You have studied history, Messrs. Milyukovs and Plekhanovs—can you deny that the great Jacobins of 1793 were not afraid to denounce precisely the members of the reactionary exploiting minority of their time as enemies of the people? Precisely the members of the reactionary classes of their time?

You, the present government, its backers, Its defenders, its servants—can you say openly, clearly, and officially which classes you consider "enemies of the people" all over the world?

But how can you! You are Jacobins without the people. You are merely posing as Jacobins. You look more like ordinary representatives of ordinary landowner and capitalist reaction.

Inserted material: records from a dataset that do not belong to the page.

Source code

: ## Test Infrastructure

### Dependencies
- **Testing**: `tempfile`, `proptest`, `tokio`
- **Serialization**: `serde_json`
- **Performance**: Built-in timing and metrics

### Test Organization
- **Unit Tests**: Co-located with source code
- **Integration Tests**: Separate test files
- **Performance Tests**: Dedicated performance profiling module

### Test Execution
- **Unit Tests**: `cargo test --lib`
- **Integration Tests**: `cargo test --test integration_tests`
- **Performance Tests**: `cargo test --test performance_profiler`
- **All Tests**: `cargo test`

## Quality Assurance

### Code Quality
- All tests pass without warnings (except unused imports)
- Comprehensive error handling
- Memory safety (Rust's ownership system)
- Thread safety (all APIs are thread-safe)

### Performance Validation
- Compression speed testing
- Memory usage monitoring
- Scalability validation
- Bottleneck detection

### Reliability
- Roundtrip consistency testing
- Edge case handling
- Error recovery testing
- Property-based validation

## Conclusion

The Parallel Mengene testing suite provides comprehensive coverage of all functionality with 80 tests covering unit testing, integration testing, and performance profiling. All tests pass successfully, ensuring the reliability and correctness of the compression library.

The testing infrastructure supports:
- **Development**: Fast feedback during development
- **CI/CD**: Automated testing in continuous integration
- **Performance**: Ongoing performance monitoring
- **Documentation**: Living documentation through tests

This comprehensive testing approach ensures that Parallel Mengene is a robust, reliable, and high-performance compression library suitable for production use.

Workers and soldiers! All toiling people! The counter revolution of the landowners and capitalists is assuming the offensive. Not a single vote for a single government party, for any parties participating in the government!

Vote for the Bolsheviks!



Notes

[1] The reference is to two decrees of the Provisional Government published May 24 and 27 (June 6 and 9), 1917. The first stated that "the Provisional Government considers the situation in Kronstadt to be threatening and absolutely intolerable". The second made it known "to all the citizens of Kronstadt that the orders of the Provisional Government are to be obeyed without question".

The sailors, soldiers and workers of the military workshops in Kronstadt—a fortress protecting Petrograd from the sea and the chief rear base of the Baltic fleet—played a very important part in preparing the victory of the October armed uprising in Petrograd. The Kronstadt Soviet of Workers' and Soldiers' Deputies followed the lead of the Bolsheviks from the very first day of its existence. This was due to the revolutionary traditions of Kronstadt (the mutinies of 1905 and 1906, the uprising on the battle-ship Gangut in 1915) and to the existence of a strong Bolshevik organisation there which carried on revolutionary work all through the war.

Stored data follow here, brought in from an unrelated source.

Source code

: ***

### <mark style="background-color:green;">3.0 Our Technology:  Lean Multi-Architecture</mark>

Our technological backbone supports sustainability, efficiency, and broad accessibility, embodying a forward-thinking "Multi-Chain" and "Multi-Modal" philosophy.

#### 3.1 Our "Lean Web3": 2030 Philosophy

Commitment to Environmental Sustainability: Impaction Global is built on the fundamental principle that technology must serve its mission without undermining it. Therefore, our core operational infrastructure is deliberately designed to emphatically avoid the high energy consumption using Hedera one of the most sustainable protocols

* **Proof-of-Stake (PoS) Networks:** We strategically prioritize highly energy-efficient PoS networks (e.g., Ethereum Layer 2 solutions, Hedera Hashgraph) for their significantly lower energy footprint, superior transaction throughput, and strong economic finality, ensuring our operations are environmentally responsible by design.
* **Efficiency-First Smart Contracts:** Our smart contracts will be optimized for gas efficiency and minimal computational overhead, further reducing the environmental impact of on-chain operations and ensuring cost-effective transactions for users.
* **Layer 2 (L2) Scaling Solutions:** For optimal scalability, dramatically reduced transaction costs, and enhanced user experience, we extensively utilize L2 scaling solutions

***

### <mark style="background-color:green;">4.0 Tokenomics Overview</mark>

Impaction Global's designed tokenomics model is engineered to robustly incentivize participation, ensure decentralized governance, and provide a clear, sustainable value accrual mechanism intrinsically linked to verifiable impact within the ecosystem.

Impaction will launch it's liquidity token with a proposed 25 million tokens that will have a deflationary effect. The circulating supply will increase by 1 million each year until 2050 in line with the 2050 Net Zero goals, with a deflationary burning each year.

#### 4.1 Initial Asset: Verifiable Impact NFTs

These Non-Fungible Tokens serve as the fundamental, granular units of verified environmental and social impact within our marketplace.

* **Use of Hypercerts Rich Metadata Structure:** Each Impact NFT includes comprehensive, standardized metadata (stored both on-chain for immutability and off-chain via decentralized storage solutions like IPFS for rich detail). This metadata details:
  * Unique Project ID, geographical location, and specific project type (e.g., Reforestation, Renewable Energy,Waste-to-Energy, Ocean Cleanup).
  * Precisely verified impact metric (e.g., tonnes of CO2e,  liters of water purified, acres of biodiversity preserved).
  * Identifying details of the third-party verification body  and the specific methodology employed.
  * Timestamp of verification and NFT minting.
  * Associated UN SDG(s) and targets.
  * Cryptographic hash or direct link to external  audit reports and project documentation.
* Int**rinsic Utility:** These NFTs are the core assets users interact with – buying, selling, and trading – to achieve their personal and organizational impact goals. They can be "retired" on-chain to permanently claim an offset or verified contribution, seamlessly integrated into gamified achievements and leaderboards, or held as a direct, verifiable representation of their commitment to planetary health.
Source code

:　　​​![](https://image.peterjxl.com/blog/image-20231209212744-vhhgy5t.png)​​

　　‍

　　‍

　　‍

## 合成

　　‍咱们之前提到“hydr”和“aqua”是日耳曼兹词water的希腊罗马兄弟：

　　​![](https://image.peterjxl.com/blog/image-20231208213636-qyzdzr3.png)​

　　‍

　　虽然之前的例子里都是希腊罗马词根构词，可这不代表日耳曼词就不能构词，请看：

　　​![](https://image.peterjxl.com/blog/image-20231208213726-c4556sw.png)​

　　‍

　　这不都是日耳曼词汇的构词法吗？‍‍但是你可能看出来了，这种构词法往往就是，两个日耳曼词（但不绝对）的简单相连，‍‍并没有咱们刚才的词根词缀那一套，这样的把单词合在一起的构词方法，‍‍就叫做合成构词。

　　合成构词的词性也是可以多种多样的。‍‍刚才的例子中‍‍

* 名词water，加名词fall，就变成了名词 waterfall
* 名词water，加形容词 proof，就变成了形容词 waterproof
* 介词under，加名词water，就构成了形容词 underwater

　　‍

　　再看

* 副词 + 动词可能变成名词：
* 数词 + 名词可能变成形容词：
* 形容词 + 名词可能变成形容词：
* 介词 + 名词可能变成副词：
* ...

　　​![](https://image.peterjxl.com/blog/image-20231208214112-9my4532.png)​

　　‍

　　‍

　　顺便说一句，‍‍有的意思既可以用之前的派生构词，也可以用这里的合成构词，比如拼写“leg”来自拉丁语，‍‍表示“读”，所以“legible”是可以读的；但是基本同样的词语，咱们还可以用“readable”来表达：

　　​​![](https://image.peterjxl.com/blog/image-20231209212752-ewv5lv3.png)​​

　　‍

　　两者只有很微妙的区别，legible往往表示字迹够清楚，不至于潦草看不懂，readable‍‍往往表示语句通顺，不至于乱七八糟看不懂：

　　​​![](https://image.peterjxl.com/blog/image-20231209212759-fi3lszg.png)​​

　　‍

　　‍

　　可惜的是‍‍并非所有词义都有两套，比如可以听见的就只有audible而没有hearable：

Owing to the conflict between the Kronstadt Soviet and the Commissar of the Provisional Government, Pepelyaev, a resolution moved by the non-party section of the Soviet and supported by the Bolsheviks was passed on May 17(30), 1917 abolishing the office of Government Commissar and vesting all power in the Kronstadt Soviet. This resolution stated that the sole authority in the town of Kronstadt was the Soviet of Workers' and Soldiers' Deputies, which, on affairs of state concern, entered into direct contact with the Petrograd Soviet of Workers' and Soldiers' Deputies.

The bourgeois, S.R. and Menshevik press raised a hue and cry against the men of Kronstadt and the Bolsheviks, declaring that Russia was on the verge of collapse and anarchy, that Kronstadt was seceding, and so on.

A delegation from the Petrograd Soviet (Chkheidze, Gotz and others) followed by one from the Provisional Government (Ministers Skobelev and Tsereteli) went out to settle the Kronstadt incident. The latter succeeded in getting a decision passed through the Kronstadt Soviet arranging a compromise settlement, under which the Commissar was to be elected by the Soviet and endorsed by the Provisional Government. In addition, a general political resolution was adopted in which the Kronstadt Soviet declared that it recognised the authority of the Provisional Government, but that this "recognition does not, of course, exclude criticism and the desire that revolutionary democracy should create a new organisation of central authority by vesting all power in the Soviets of Workers' and Soldiers' Deputies." The resolution also expressed the hope that the Bolsheviks would succeed in achieving this by means of ideological influence. It ended with a strong protest against attempts to ascribe to the Kronstadt Bolsheviks "the intention of separating Kronstadt from the rest of Russia."

Lenin considered the revolutionary action in Kronstadt to have been premature. The negotiations by the Bolshevik group of the Kronstadt Soviet to settle the conflict and the further work of the Kronstadt Party organisation were directed by Lenin.

Published: Pravda No. 68, June 10 (May 28), 1917.
Published according to the text in Pravda.